The film followed various technical advisors in their day-to-day work for The Carter Center, a non-governmental organization founded in 1982 by President Jimmy Carter and wife Rosalynn Carter, which works to foster peace and better health worldwide. The Carter Center began its guinea worm eradication program in 1986, when there were approximately 3.5 million annual cases of the disease found in 21 different countries. In 2010, 1,797 cases of guinea worm were reported, and according to the WHO, in 2011, there have been 969 cases, largely from South Sudan (944).
The film cited insecurity in southern Sudan as the greatest obstacle to eradication, explaining that without a stable infrastructure, there is no way to effectively report and monitor the infections or to communicate to all of those infected that under no circumstances should they go into a communal water source. The Carter Center reinforces this, stating that political will is needed “at all levels” to completely eradicate the disease.
Guinea worm disease cannot be treated. There is no medication or vaccination to prevent infection. But prevention is possible. By purifying water sources and stopping infected people from contaminating clean water, we can stop the spread of the disease.
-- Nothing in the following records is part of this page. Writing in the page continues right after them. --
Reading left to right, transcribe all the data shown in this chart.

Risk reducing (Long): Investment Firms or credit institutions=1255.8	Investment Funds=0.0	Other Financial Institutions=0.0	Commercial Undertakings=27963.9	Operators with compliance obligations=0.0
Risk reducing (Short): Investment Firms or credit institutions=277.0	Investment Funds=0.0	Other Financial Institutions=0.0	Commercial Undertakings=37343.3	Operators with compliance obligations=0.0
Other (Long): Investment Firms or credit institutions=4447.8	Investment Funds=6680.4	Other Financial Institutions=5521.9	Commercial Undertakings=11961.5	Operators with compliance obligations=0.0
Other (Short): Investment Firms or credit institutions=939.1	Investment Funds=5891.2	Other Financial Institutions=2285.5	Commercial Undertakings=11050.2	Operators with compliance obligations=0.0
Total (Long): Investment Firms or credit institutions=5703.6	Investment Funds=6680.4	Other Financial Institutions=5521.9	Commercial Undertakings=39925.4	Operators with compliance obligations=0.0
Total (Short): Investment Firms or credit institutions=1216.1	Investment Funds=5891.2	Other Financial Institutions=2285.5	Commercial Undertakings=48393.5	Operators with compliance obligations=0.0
The worm needs two species to survive: water fleas and humans. In 1990, the Carter Center started using ABABTE®, a non-toxic larvicide, to rid water of fleas. The Carter Center also distributes nylon materials and pipe filters to clean drinking water.
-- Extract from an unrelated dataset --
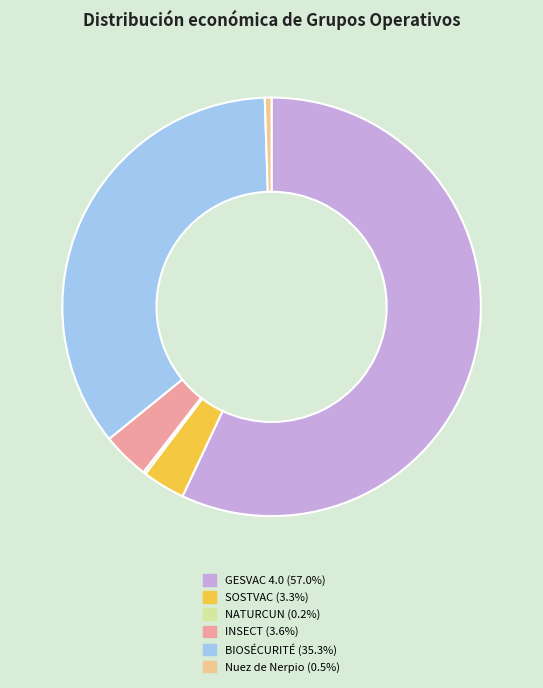

Does GESVAC 4.0 represent more than half of the total?

Yes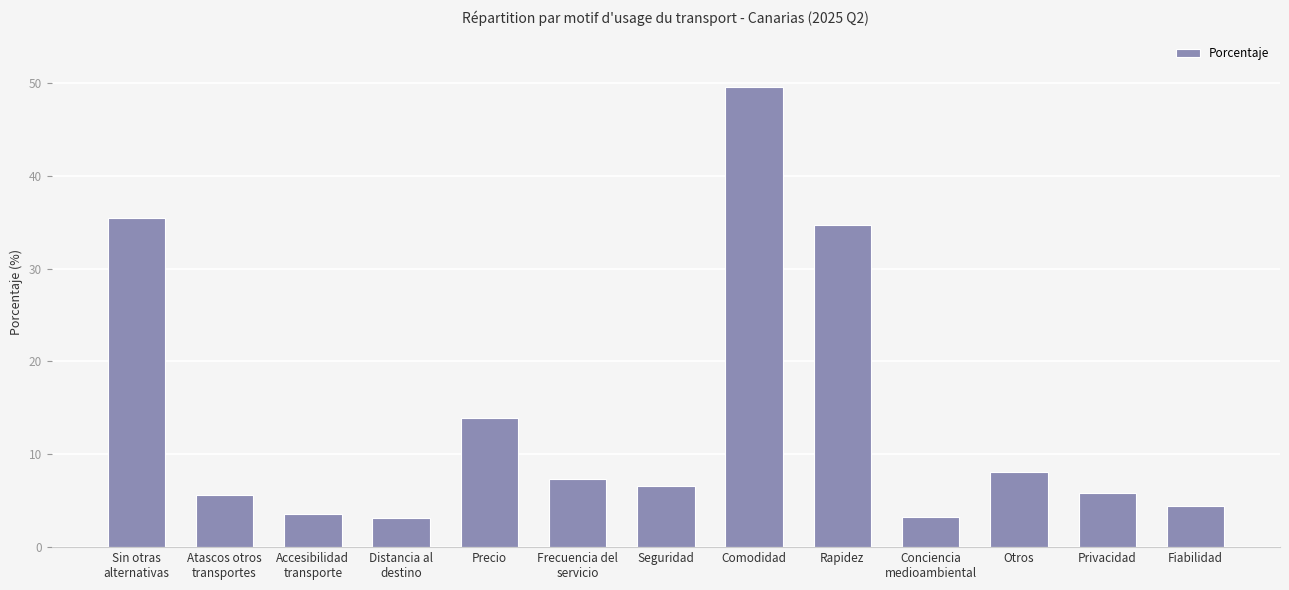

The value at Seguridad is 6.6. True or false?

True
The guinea worm eradication campaign truly underscores the need for effective disease surveillance. It takes only one unreported infected person seeking refuge in a pond of water to cause an eruption of cases in a given area. There is a terrible price to pay; if one person contaminates a water source, the community might not know for an entire year. At that point, many people may be infected.
Guinea worm will be the second human disease, after smallpox, to ever be eradicated. It will be the first parasitic disease to be eradicated and the only disease eradicated without the use of a vaccine. The campaign relies on effective surveillance, educating communities, water filtration and political will for its success.